■ Work to complete
1: In the passage on binary classifier outcomes, what label and prediction values define a false positive?
2: Rewrite the passage on binary classifier outcomes, starting with "In your friend’s" and going on through "0, prediction = 1)", with "movie" changed to "film".
3: Continue the passage on binary classifier outcomes from where it stops.

To answer that question, we have to look a little deeper. In a binary classifier, you realize there are actually 2 ways you can be right and 2 ways you can be wrong.
The image below are the possible prediction outcomes. To understand False Positives, False Negatives, True Positives, and True Negatives please check out this link.
In your friend’s case, these are the definitions of TP, FP, FN, and TN
TP = You correctly predict a good movie for your friend (label = 1, prediction = 1)
TN = You correctly did not predict a bad movie for your friend (label = 0, prediction = 0)
FP = You incorrectly predict a bad movie for your friend. (label = 0, prediction = 1)
FN = You missed predicting a good movie for your friend. (label = 1, prediction =0)

■ Provided material
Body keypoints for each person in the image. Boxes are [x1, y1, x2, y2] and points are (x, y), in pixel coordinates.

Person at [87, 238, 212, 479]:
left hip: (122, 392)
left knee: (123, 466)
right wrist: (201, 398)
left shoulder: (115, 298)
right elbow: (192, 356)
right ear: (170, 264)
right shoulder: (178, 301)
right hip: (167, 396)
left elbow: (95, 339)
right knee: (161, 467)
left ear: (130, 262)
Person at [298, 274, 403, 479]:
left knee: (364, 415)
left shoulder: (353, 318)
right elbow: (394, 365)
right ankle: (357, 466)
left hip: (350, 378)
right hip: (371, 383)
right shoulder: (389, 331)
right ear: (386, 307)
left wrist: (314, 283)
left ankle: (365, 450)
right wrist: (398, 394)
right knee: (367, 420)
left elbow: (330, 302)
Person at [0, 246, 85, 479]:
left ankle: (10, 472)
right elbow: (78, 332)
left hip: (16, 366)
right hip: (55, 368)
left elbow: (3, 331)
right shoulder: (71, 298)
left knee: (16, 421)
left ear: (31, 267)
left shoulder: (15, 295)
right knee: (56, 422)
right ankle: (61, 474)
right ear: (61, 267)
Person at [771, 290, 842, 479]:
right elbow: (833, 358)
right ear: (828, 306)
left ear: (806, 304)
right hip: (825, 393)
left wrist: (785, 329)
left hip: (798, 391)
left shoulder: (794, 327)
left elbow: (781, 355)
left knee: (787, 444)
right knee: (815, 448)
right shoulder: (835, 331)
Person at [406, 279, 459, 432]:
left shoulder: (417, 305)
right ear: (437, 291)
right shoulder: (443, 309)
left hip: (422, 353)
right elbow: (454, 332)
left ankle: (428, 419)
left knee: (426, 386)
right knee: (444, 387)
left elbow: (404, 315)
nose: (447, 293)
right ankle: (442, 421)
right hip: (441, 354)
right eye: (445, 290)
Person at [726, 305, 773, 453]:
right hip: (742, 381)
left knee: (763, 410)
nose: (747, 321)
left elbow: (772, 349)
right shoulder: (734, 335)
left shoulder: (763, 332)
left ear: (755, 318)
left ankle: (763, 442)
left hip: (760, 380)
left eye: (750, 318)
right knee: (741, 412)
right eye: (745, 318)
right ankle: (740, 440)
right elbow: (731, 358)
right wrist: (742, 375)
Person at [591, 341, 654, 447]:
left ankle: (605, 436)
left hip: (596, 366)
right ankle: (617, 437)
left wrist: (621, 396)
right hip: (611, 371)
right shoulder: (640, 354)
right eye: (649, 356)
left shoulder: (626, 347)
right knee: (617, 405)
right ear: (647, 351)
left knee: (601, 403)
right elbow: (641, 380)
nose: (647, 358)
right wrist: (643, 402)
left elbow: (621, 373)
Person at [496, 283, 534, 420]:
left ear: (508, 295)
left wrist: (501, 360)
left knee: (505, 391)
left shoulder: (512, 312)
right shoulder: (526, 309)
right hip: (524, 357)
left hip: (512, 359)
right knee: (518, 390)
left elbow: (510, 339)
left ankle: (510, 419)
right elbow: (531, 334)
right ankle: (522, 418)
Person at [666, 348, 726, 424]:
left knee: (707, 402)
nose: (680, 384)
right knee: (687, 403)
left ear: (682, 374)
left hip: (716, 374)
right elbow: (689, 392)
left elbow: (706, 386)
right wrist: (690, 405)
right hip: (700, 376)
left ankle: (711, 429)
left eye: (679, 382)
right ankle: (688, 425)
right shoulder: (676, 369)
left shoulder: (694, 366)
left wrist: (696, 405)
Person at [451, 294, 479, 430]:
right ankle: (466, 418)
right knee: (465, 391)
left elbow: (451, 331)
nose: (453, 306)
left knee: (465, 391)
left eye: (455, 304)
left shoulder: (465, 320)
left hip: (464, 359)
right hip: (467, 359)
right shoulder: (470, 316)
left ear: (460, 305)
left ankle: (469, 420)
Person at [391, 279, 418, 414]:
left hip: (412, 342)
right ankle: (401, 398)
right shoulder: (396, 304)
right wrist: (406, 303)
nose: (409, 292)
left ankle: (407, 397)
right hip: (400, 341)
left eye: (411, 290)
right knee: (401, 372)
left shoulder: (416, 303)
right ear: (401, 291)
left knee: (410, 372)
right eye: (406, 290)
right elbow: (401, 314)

■ Answers in order
1: A false positive has label = 0 and prediction = 1.

2:
In your friend’s case, these are the definitions of TP, FP, FN, and TN
TP = You correctly predict a good film for your friend (label = 1, prediction = 1)
TN = You correctly did not predict a bad film for your friend (label = 0, prediction = 0)
FP = You incorrectly predict a bad film for your friend. (label = 0, prediction = 1)

3:
An Economic Analysis
At this stage, we begin to build our economic layer. The first phase consists of 2 steps:
- List out all the benefits and costs associated with your model
- Measure the dollar value of each benefit and cost
In the movie solution you designed for your friend, let’s say that the cost of an FP was $20 for a movie ticket and 2 hours of wasted time. There were also some negative points for the emotional damage done, which you convert into a particular dollar amount — in this case $12. The benefit of getting a correct prediction was worth about $50 to your friend. Your friend also wouldn’t have felt that bad if they missed out on a movie that your app failed to recommend, which you interpret at $5.
Some of these costs are already in dollars so those are easier to break down. Others costs are harder since they are time and emotional costs, which you have to have a deep understanding of your friend (or customer) to quantify. After some hard work, you consolidate the above into the following definitions for your friend’s benefits and costs.
A = Time Spent= $10
B = Emotional damage of watching a bad movie= $50
C = Emotional damage of missing a good movie= $12
D = Emotional happiness of watching a good movie = $50
E = Emotional happiness of missing a bad movie = $5
F = Price of Movie Ticket = $20
This difficult exercise of finding and measuring different costs and benefits and then translating it to a single interpretable currency is the missing but essential step to build your utility optimization layer.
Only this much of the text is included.